At least some of these prior configurations of which we are aware provide limited sweep efficiency. That is, any one set of injection and production wells affects a relatively small volume of the formation. As a result, a relatively large number of wells need to be drilled to produce throughout an extensive formation. This is particularly applicable to the technique using closely spaced vertically aligned horizontal wells.
These prior configurations can also limit the forces available for producing hydrocarbons. For example, using the prior configuration of two horizontal wells vertically spaced from each other, one aligned below the other, steam is injected through the upper well and hydrocarbons are produced from the lower well; however, after a very short initial time period, the production occurs only in response to gravity draining the hydrocarbons which have been heated by the injected steam. The steam itself does not provide a significant driving force because there is at most only a small pressure differential between the two wells regardless of the flow rate of the injected steam. Conversely, in the prior configuration wherein the horizontal wells are horizontally aligned, only a fluid driving force is available because gravity drainage tends to move the hydrocarbons downward, rather than across to an adjacent well.
With regard to staggered horizontal injection and production wells, the aforementioned article by Joshi, although showing a lower injection well and an upper production well, states that having the injection well near the top of the reservoir results in a large heat loss to the overburden above the reservoir (see Joshi, In Situ, at 223). Note also that the Shu et al. (U.S. Pat. No. 4,598,770) discloses a vertical spacing where the injection well is closer to the lower production wells, which are located near the bottom of the reservoir, than to the top of the reservoir. The examples of the Shu et al. patent disclose a greater injection rate than production rate. The Wolcott, Jr. (U.S. Pat. No. 4,522,260) discloses that explosives are to be detonated to create a rubblized zone between the injection and production wells. This rubblizing adds cost to the overall production process and it produces an uncertainty in the process due to the uncertainty of what will result from the downhole explosion.

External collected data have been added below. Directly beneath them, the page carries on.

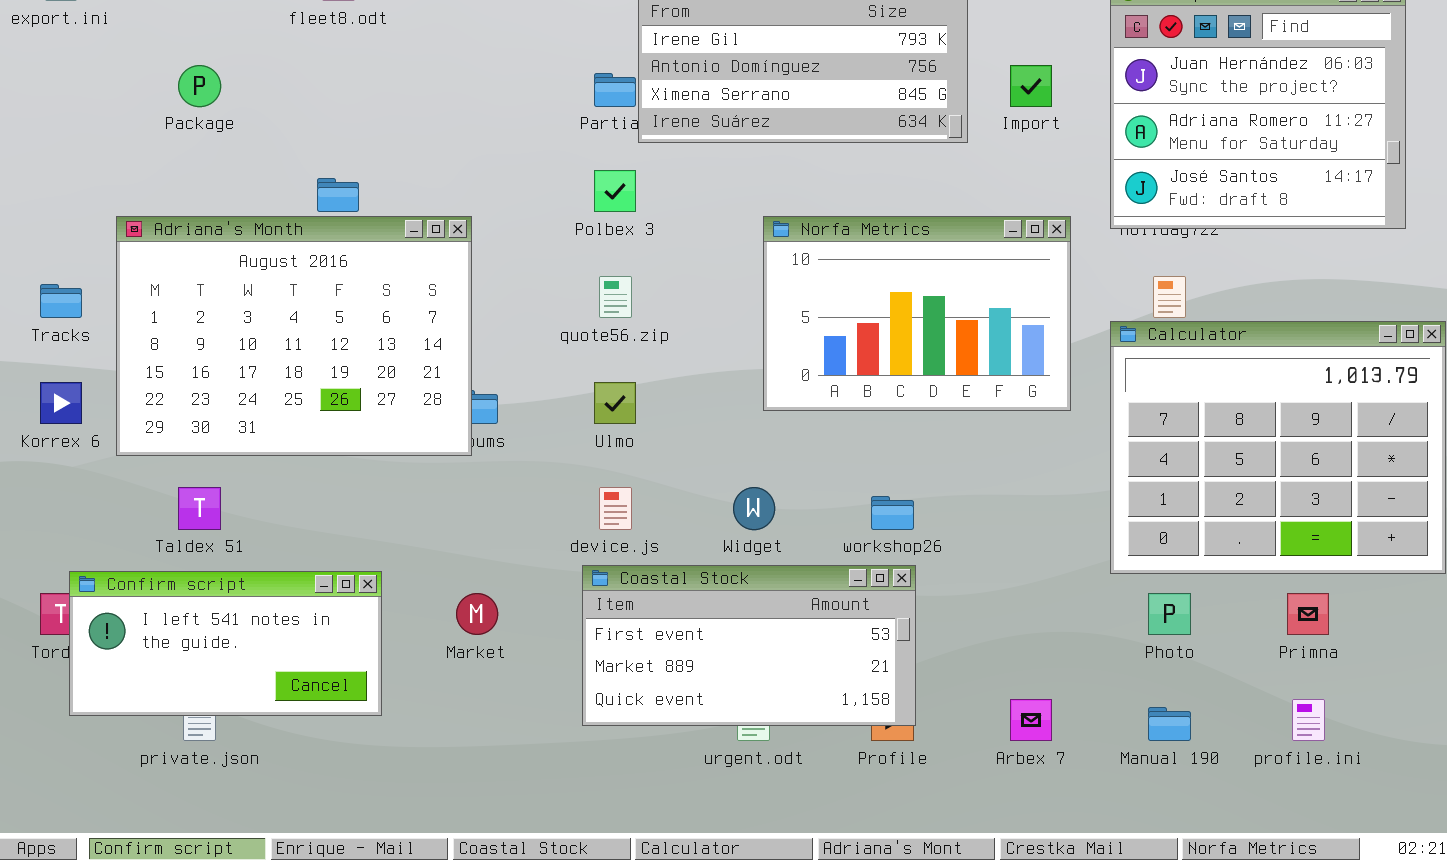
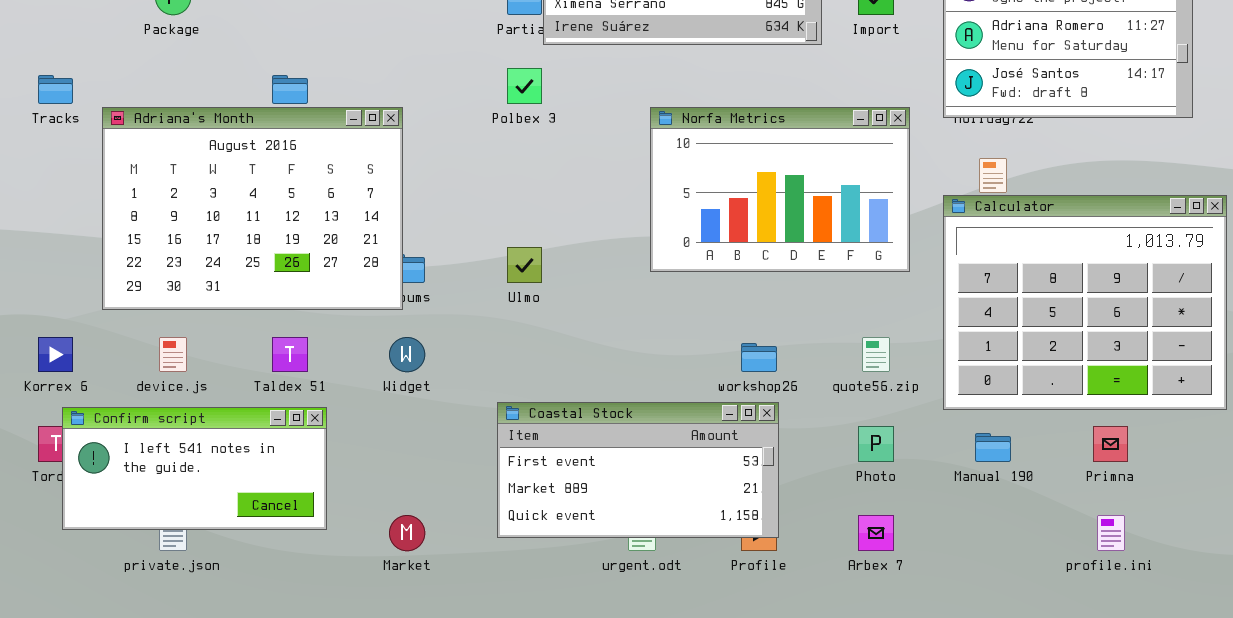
quote56.zip: [599,276,632,318] -> [862,337,890,372], moved
Tracks: [40,284,82,318] -> [38,75,73,104], moved
Korrex 6: [40,382,82,424] -> [38,337,73,372], moved
Taldex 51: [178,487,221,530] -> [272,337,308,372], moved
device.js: [599,487,632,530] -> [159,337,187,372], moved
Widget: [733,487,775,530] -> [389,337,425,372], moved
Market: [456,593,498,635] -> [389,515,425,551], moved
Photo: [1148,593,1191,635] -> [858,426,894,462], moved
Manual 190: [1148,707,1191,741] -> [975,433,1011,462], moved

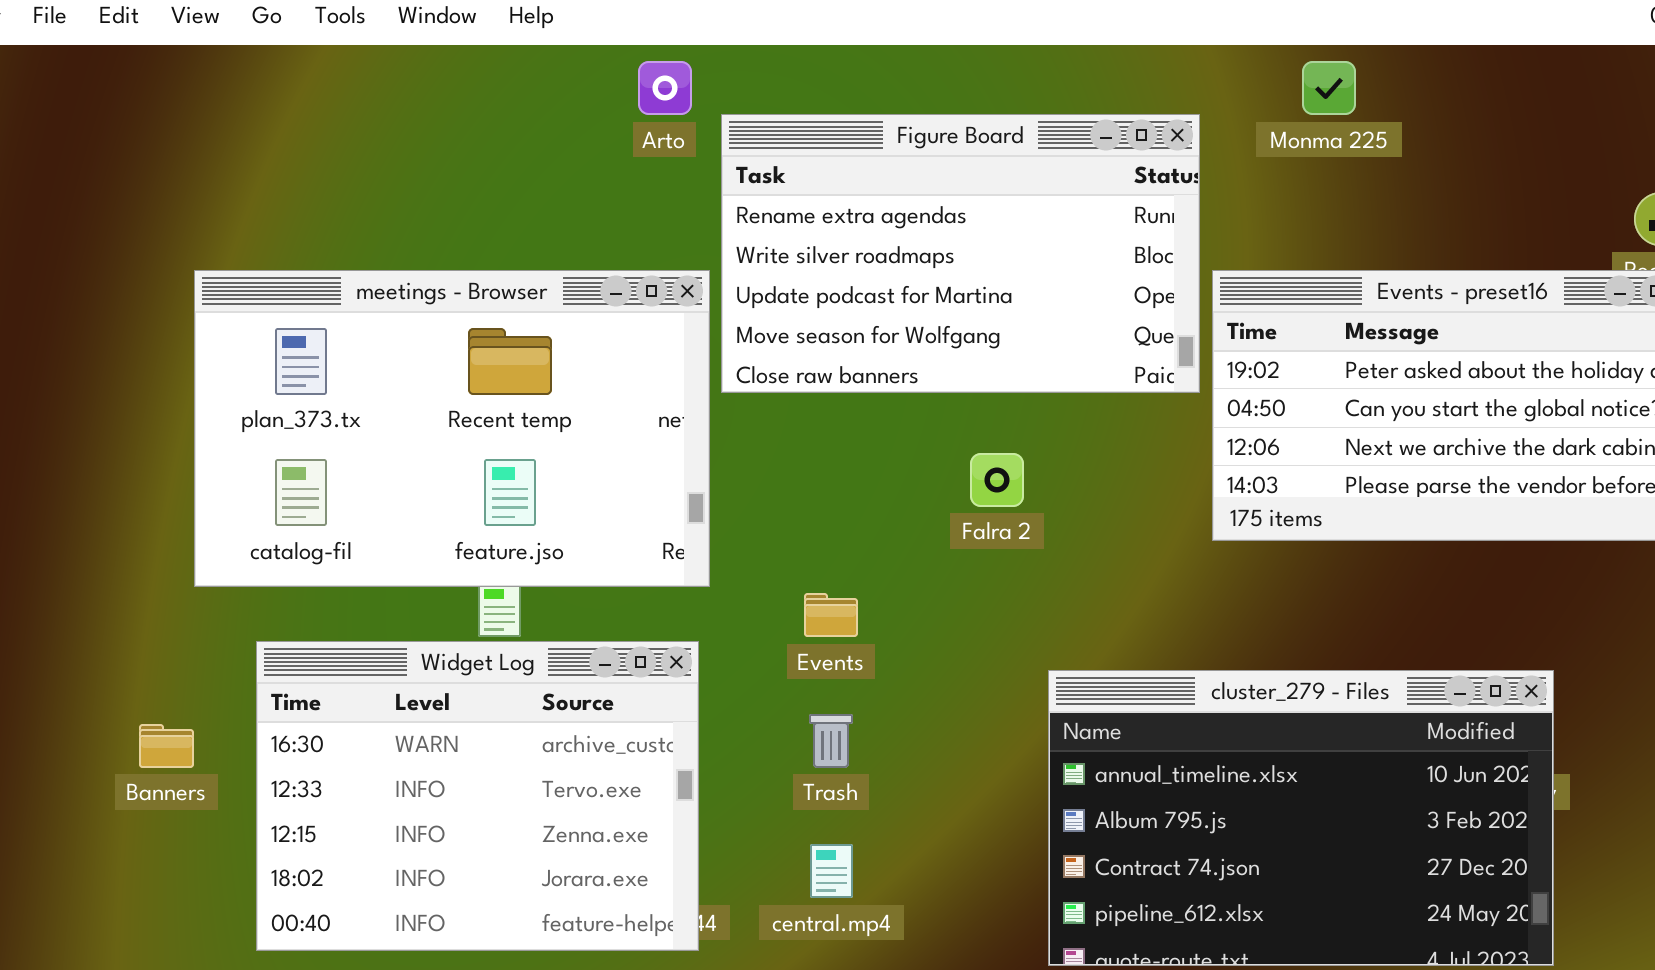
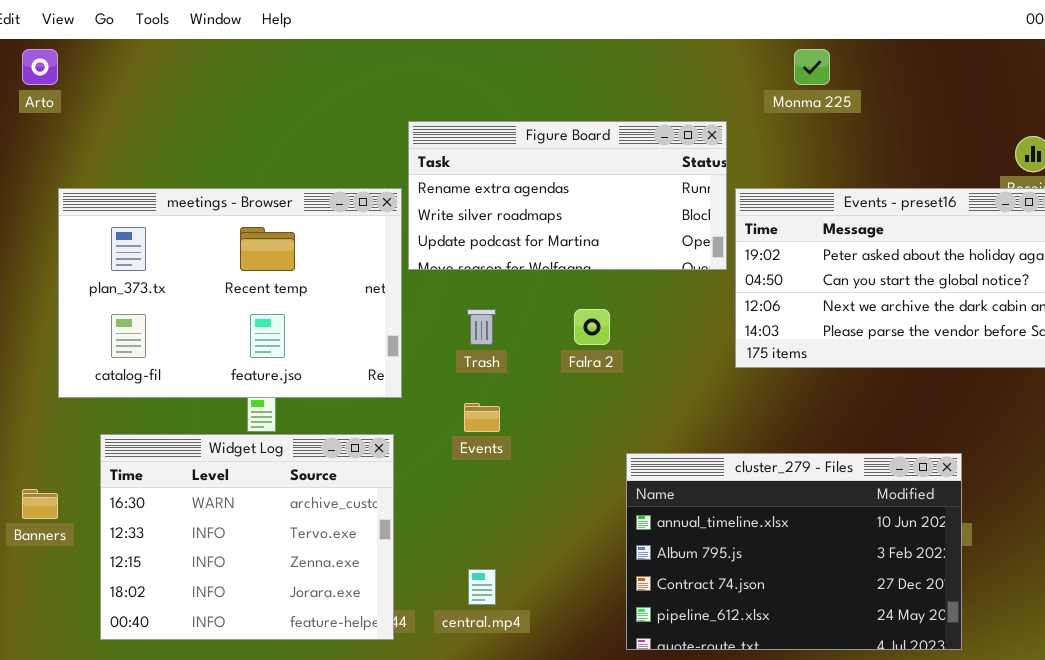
Arto: [638,61,692,115] -> [22,49,58,85], moved
Figure Board: [721,114,1200,393] -> [408,121,727,270], resized
Trash: [809,714,853,768] -> [467,309,496,345], moved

Although any of the aforementioned techniques will at least theoretically produce hydrocarbons, there is the need for an improved method which not only produces hydrocarbons, but also produces them at a relatively higher net revenue. That is, there is the need for a method of economically depleting a formation to maximize the difference between (1) the projected revenue from hydrocarbons, such as specifically oil, produced from the formation by the method, and (2) the projected cost of forming and operating wells in the formation through which to produce the hydrocarbons. Such a method preferably should be suited to producing hydrocarbons more economically from difficult deposits, such as the heavy oil sands of Athabasca, Cold Lake and Tangleflags (Lloydminster) in Canada.